Using cloud compute with Dask can be accomplished by overwriting a sim's `client` and `cluster` attributes. The below setup builds on [the Coiled example from the dask documentation](https://docs.dask.org/en/latest/deploying.html), and will require you to first set up an account with Coiled, connected to AWS or some other cloud compute provider.

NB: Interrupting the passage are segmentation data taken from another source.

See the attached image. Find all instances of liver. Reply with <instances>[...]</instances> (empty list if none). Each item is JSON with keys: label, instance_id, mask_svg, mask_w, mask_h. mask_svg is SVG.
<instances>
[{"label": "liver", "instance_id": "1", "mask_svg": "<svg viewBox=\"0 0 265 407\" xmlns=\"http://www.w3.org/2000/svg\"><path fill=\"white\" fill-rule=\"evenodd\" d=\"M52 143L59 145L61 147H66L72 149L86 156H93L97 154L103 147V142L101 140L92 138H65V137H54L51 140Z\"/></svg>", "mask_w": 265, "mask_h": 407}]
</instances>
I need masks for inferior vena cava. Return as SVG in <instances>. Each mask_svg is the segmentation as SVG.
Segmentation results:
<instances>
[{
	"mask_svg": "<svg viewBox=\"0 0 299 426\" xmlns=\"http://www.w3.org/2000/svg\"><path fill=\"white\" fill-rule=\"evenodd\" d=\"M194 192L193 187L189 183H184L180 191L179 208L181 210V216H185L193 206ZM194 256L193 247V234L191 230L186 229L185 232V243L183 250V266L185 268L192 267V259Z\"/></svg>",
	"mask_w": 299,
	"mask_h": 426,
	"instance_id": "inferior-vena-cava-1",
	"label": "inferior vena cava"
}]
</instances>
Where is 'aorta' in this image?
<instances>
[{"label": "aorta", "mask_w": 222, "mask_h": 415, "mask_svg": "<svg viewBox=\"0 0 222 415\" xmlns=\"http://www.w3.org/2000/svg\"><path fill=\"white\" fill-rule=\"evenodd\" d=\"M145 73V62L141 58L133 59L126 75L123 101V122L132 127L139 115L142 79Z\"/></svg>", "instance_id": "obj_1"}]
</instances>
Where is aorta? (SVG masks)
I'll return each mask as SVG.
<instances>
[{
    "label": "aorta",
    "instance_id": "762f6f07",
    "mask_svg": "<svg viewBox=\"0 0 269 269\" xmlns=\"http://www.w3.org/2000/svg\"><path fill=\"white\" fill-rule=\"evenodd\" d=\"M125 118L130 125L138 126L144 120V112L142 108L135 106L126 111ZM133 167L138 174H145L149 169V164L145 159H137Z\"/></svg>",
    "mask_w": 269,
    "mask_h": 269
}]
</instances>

Note that network bandwidth might be the bottleneck for computations that don't live on your local machine. Ensure that the `keepsiminput=False` and `keepsimrawoutput=False` flags are set to reduce the data volume.

```python
import coiled
cluster = coiled.Cluster(
    n_workers=8,
    worker_memory="8 GiB",
    wait_for_workers=True,
)
client = cluster.get_client()

sim.client = client
sim.cluster = cluster
```

### Connecting to Existing Clusters
Note that default port for the Dask client scheduler (8786) is different than the port for the dashboard (8787). You can get your existing scheduler address with `client.scheduler.address`.

```python
from dask.distributed import Client
existing_scheduler_address = 'tcp://127.0.0.1:8786'
client = Client(existing_scheduler_address)
cluster = client.cluster

sim.client = client
sim.cluster = cluster
```

## Choosing your Processing Approach

Start your development process with a single-threaded setup for ease of debugging.

Once things are working, try multiproccessing. Whether this is faster than single-threaded depends on the particulars of your simulation. If your sim has a lot of input and output data, then pickling these objects and transfering that memory to and from worker processes may mean that multiprocessing is actually slower. However if your sim is computation-heavy, then multiprocessing's use of multiple cores can give a significant performance benefit.

It's worth experimenting with your specific setup. Try single-threaded, and multiprocessing with both the `'fork'` and `'spawn'` start methods to see what is fastest.

If you need to scale your simulation beyond your local machine, then move to Dask. A full guide on setting up distributed computation is beyond the scope of these docs, but resources are widely available to get you started.